Fenomena yang dikenal sebagai purnama jagung atau corn moon diperkirakan akan memengaruhi gaya gravitasi dari bulan dan matahari, yang pada gilirannya berdampak pada tingkat air laut. Peristiwa ini berpotensi menyebabkan banjir rob di berbagai kawasan pesisir, termasuk di Nusa Tenggara Barat (NTB). Hal ini menuntut masyarakat untuk tetap waspada terhadap kemungkinan dampak yang ditimbulkan.
Mengacu kepada penjelasan Satria Topan Primadi, Kepala Stasiun Meteorologi Zainuddin Abdul Madjid (ZAM), peringatan dini mengenai potensi banjir rob berlaku untuk pesisir Lombok dan Bima pada periode 7 hingga 13 September 2025. Hal ini mengingat bahwa saat itu pasang laut maksimum dapat terjadi, yang berpotensi mengganggu aktivitas masyarakat di sekitar.
Memahami Dampak Fenomena Corn Moon
Purnama jagung ini identik dengan perubahan signifikan dalam kondisi cuaca dan tingkat air laut. Data dari BMKG menunjukkan arah angin di perairan Lembar (Lombok Barat) berasal dari tenggara hingga selatan dengan kecepatan berkisar 5 hingga 20 knot. Selain itu, tinggi gelombang laut dapat mencapai 4 hingga 6 meter, yang diiringi dengan pasang maksimum lebih dari 1,8 meter pada waktu tertentu. Ini menjadi sinyal bagi masyarakat dan pihak berwenang untuk melakukan langkah antisipasi lebih awal.
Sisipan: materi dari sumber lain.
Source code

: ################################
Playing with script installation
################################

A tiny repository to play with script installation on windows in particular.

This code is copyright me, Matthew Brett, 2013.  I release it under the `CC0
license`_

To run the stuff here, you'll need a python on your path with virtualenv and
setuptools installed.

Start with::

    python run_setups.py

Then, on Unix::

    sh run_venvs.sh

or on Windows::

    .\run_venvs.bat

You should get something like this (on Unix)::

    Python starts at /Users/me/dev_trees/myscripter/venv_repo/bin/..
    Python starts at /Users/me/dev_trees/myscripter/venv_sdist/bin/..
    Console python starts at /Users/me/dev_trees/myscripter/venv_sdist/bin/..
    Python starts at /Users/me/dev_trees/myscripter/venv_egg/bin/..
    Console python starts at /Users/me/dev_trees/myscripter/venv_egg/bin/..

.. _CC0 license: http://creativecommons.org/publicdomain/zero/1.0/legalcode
Saat memasuki masa purnama ini, potensi terjadinya naiknya air laut menjadi lebih besar. Pengalaman di tahun-tahun sebelumnya menunjukkan bahwa fenomena serupa dapat menimbulkan gangguan pada ekosistem pesisir. Oleh karena itu, masyarakat di daerah seperti Ampenan, Sekarbela, Gerung, dan Lembar di Pulau Lombok harus lebih siaga. Sementara itu, di Pulau Sumbawa, daerah seperti Labuhan Badas dan Palibelo juga menjadi kawasan rawan terhadap dampak banjir rob.
Strategi dan langkah antisipasi untuk menghindari banjir rob
Sebagai bagian dari mitigasi bencana, penting bagi setiap individu untuk memahami situasi yang mungkin terjadi. Dimulai dengan penyebaran informasi yang akurat mengenai cuaca, masyarakat disarankan untuk mempersiapkan diri. Salah satu strategi yang dapat diterapkan adalah menetapkan rencana evakuasi bagi keluarga dan komunitas. Ketersediaan perlengkapan keselamatan, seperti pelampung dan pertolongan pertama, juga sangat disarankan.
Selain itu, meningkatkan kesadaran masyarakat mengenai perubahan iklim dan dampaknya terhadap lingkungan seiring dengan perubahan yang terjadi pada pola cuaca juga sangat relevan. Dengan melakukan kegiatan penyuluhan dan pelatihan secara berkala, masyarakat akan lebih siap menghadapi kemungkinan bencana di masa yang akan datang. Penyelenggaraan latihan siaga bencana di daerah pesisir menjadi salah satu langkah strategis untuk menghindari risiko terbesar.
Pengamatan dan penelitian dari para ahli cuaca dan klimatologi juga sangat penting untuk memberikan data yang dapat diandalkan. Dengan cara ini, pengumpulan informasi dapat membantu dalam menciptakan kebijakan dan tindakan yang lebih baik. Pada akhirnya, kolaborasi antara pemerintah dan masyarakat dalam menjaga keselamatan adalah kunci untuk menghadapi fenomena alam yang tidak terduga seperti purnama jagung ini.